§ **RAW DATA**

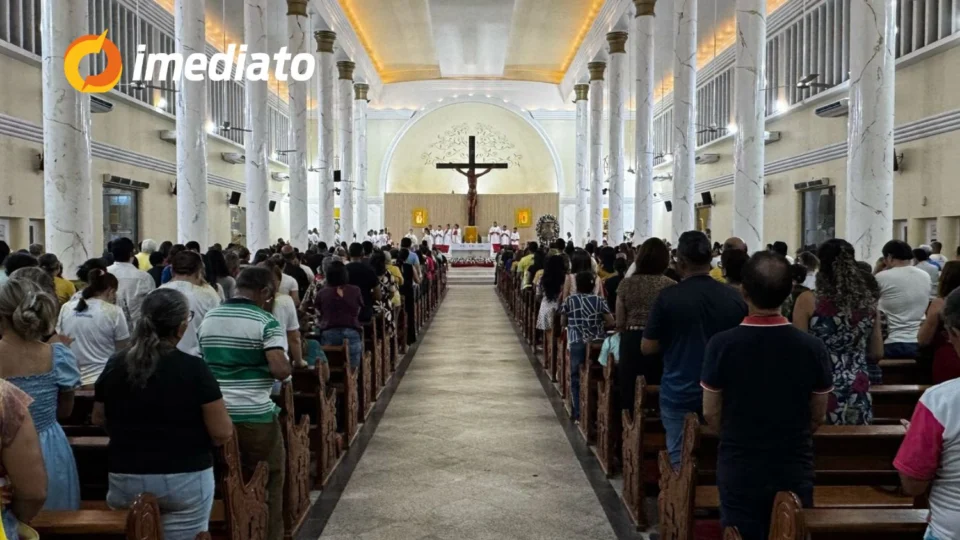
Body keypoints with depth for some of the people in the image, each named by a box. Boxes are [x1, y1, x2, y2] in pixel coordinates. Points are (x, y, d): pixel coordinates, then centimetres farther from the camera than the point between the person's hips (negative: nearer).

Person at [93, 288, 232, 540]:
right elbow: (223, 433, -12)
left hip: (125, 479, 4)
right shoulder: (194, 368, -15)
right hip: (185, 479, -4)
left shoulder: (115, 365, -3)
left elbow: (99, 419, 12)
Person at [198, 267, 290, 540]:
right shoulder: (266, 322, -12)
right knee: (268, 486, 9)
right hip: (255, 416, -6)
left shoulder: (208, 319, 8)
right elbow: (280, 370, -22)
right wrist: (290, 366, -2)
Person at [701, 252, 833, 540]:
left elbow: (711, 413, -6)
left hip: (738, 470, -1)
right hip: (794, 471, 1)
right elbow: (818, 415, 0)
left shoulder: (721, 344, -16)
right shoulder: (813, 347, -11)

§ **WHAT THE TASK ASKS**
Please copy every line of the records above word for word, leaving out the pictures.

§ **SOLUTION TO THIS EXERCISE**
Body keypoints with depth for some of the people in the image, each named by a box. Boxes are [x1, y1, x2, y2] in pixel coordinates. Points are (x, y, d): pixel coordinates, then centimetres farther from the camera than the point between the person's hips (negative: nearer).

Person at [93, 288, 232, 540]:
right elbow: (223, 433, -12)
left hip: (125, 479, 4)
right shoulder: (194, 368, -15)
right hip: (185, 479, -4)
left shoulder: (115, 365, -3)
left elbow: (99, 419, 12)
Person at [198, 267, 290, 540]:
right shoulder: (266, 322, -12)
right knee: (268, 486, 9)
right hip: (255, 416, -6)
left shoulder: (208, 319, 8)
right elbow: (280, 370, -22)
right wrist: (290, 366, -2)
Person at [701, 252, 833, 540]:
left elbow: (711, 413, -6)
left hip: (738, 470, -1)
right hip: (794, 471, 1)
right elbow: (818, 415, 0)
left shoulder: (721, 344, -16)
right shoulder: (813, 347, -11)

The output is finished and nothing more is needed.